Choose Courage Over Comfort
A swirling mix of nerves and excitement coursed through me as I waved my family goodbye and the sliding doors closed behind me at Melbourne airport.
I was 21 and, armed with little more than a backpack and some travelers’ checks (remember those?), I was embarking on a yearlong around-the-world adventure. It was one of my first plane flights so to say I was a ‘green behind the ears’ traveler understates how green!
The year that followed held many ‘adventures.’ Some fun. Some not-so-fun. Yet that experience, and my many adventures since, have taught me that life’s most worthwhile endeavors – whether it be exploring the world, pursuing a big goal, or sharing your deepest self with another – require breaking ranks with our comfort zone and taking the very actions our fear would have us avoid.
Of course, not all fear is bad. If our brains weren’t exquisitely adapted to alert us to potential dangers and protect us from injury, we wouldn’t be here now. It’s just that for most of human history we didn’t live in a digital fear economy engineered to stoke insecurity and heighten our perception of vulnerability.
So my reason for writing this now (and for doing my recent TEDx talk below) is not to encourage you to throw caution to the wind. Rather it’s to invite you to reflect on where you may be letting your fear of what you don’t want keep you from taking the very actions that would move you toward more of what you do want.
More connection. More influence. More contentment. More peace. More impact. More joy.
Let’s face it, if it were easy to resist the gravitational pull of the status quo, more people would. It’s why, in today’s culture of fear, we must be extra vigilant to discern the fears that are serving our highest good from those which are shrinking our future; keeping us living too safely, settling too fast and selling out on the person we could be…. if only we had the guts.
When assessing options, our brains are wired to overestimate the risks, to discount inaction and to rationalize indecision, procrastination, and playing it safe. As psychologist Daniel Kanahem found our brains are twice as sensitive to potential losses as they are to potential gains.
Yet the price we pay for avoiding a potential loss –for not making that ask, not taking that chance, not raising that issue, not risking that rejection – is never immediate and rarely obvious. Timidity rarely makes headlines. But never underestimate the hidden tax of timidity – on your family, on your relationships, your team/business, your career, your life.
Of course, the brave path offers no guarantees. But as Richard Branson shared with me, he’s learned far more from his failures than his successes. But it’s not just what you learn that matters, it is the person you become by daring to be more than the person you’ve been up until now.
The highest reward from choosing courage over comfort doesn’t flow from what you achieve, but in who you become in the process: the wisdom you learn, the gifts you grow, the connection you forge and the lives you lift.
The bad news?
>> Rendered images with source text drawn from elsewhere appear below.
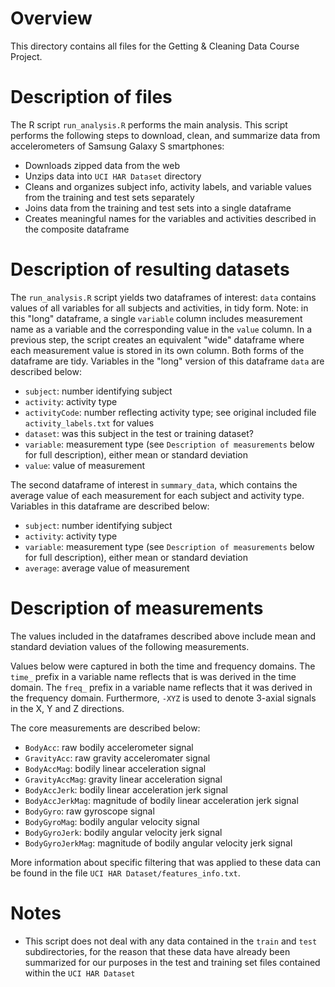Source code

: # Overview

This directory contains all files for the Getting & Cleaning Data Course Project.

# Description of files

The R script `run_analysis.R` performs the main analysis. This script performs the following steps to download, clean, and summarize data from accelerometers of Samsung Galaxy S smartphones:

- Downloads zipped data from the web
- Unzips data into `UCI HAR Dataset` directory
- Cleans and organizes subject info, activity labels, and variable values from the training and test sets separately
- Joins data from the training and test sets into a single dataframe
- Creates meaningful names for the variables and activities described in the composite dataframe

# Description of resulting datasets

The `run_analysis.R` script yields two dataframes of interest: `data` contains values of all variables for all subjects and activities, in tidy form. Note: in this "long" dataframe, a single `variable` column includes measurement name as a variable and the corresponding value in the `value` column. In a previous step, the script creates an equivalent "wide" dataframe where each measurement value is stored in its own column. Both forms of the dataframe are tidy. Variables in the "long" version of this dataframe `data` are described below:

- `subject`: number identifying subject
- `activity`: activity type
- `activityCode`: number reflecting activity type; see original included file `activity_labels.txt` for values
- `dataset`: was this subject in the test or training dataset?
- `variable`: measurement type (see `Description of measurements` below for full description), either mean or standard deviation
- `value`: value of measurement

The second dataframe of interest in `summary_data`, which contains the average value of each measurement for each subject and activity type. Variables in this dataframe are described below:

- `subject`: number identifying subject
- `activity`: activity type
- `variable`: measurement type (see `Description of measurements` below for full description), either mean or standard deviation
- `average`: average value of measurement

# Description of measurements

The values included in the dataframes described above include mean and standard deviation values of the following measurements.

Values below were captured in both the time and frequency domains. The `time_` prefix in a variable name reflects that is was derived in the time domain. The `freq_` prefix in a variable name reflects that it was derived in the frequency domain. Furthermore, `-XYZ` is used to denote 3-axial signals in the X, Y and Z directions.

The core measurements are described below:

- `BodyAcc`: raw bodily accelerometer signal
- `GravityAcc`: raw gravity acceleromater signal
- `BodyAccMag`: bodily linear acceleration signal
- `GravityAccMag`: gravity linear acceleration signal
- `BodyAccJerk`: bodily linear acceleration jerk signal
- `BodyAccJerkMag`: magnitude of bodily linear acceleration jerk signal
- `BodyGyro`: raw gyroscope signal
- `BodyGyroMag`: bodily angular velocity signal
- `BodyGyroJerk`: bodily angular velocity jerk signal
- `BodyGyroJerkMag`: magnitude of bodily angular velocity jerk signal

More information about specific filtering that was applied to these data can be found in the file `UCI HAR Dataset/features_info.txt`.

# Notes

- This script does not deal with any data contained in the `train` and `test` subdirectories, for the reason that these data have already been summarized for our purposes in the test and training set files contained within the `UCI HAR Dataset`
There’s no shortcut to courage; no magic bullet to bravery.
The good news? Courage isn’t a personality type. It’s a skill. Like playing piano or learning to bake. So like all skills, it can be learned. With practice (often more than we’d like.)
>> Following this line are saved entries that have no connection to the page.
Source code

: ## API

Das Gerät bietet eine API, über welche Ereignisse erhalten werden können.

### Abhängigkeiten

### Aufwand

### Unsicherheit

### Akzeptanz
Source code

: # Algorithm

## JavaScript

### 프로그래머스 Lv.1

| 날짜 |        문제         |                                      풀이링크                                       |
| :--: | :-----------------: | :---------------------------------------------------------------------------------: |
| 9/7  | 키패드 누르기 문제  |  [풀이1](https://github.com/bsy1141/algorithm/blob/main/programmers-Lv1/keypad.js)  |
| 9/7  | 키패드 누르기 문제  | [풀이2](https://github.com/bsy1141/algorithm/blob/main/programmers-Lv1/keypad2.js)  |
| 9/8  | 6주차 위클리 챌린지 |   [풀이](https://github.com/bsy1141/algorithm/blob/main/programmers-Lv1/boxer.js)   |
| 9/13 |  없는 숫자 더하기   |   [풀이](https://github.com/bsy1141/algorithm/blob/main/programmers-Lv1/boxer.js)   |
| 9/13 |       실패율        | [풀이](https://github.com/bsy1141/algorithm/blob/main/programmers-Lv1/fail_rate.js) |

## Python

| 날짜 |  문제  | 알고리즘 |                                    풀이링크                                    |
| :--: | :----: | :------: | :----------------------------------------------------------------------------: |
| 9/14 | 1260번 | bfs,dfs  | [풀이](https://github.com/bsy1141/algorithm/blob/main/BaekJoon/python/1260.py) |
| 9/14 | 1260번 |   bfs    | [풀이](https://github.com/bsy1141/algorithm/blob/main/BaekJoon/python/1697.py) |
This is why it is always good to ask yourself this question:
Is the short-term pay-off you get from sticking with the status quo worth the long-term price tag?
If you can’t answer with a clear yes, then perhaps it is no.
History has taught us that fail more from timidity than over daring. So don’t wait for certainty. Don’t wait to feel ready. And don’t wait for your doubts to disappear or your fears to raise the white flag. Fear will never surrender. Rather it will double down, making sure you feel its presence in your body.
Butterflies in your belly. A dry throat. Shaking legs. Racing heart. Sweaty palms.
I felt them all many times. And sometimes my fear has won. Always to my regret. Yet the times it hasn’t have taught me some invaluable lessons. Like that…
- By naming your fear, you help to tame it
- Fear appears in many guises, from mild-mannered self-doubt or self-pity to imposter syndrome, excuses, procrastination, perfectionism, pride, and righteous indignation.)
- We are braver than we know and can do more than we think
- Our strength lays in our vulnerability (a whole chapter in You’ve Got This!)
- Embracing our least comfortable emotions is the ticket price for creating a life we love, and most of all…
- Each time you take action in the presence of ear, you dilute its power and reclaim your own
So let me ask you:
What would you do if you were being brave?
Whatever the answer, stand tall in your power then take one step, however small, in whatever direction your true self beckons.
Butterflies or no butterflies.
The future you most want is riding on it.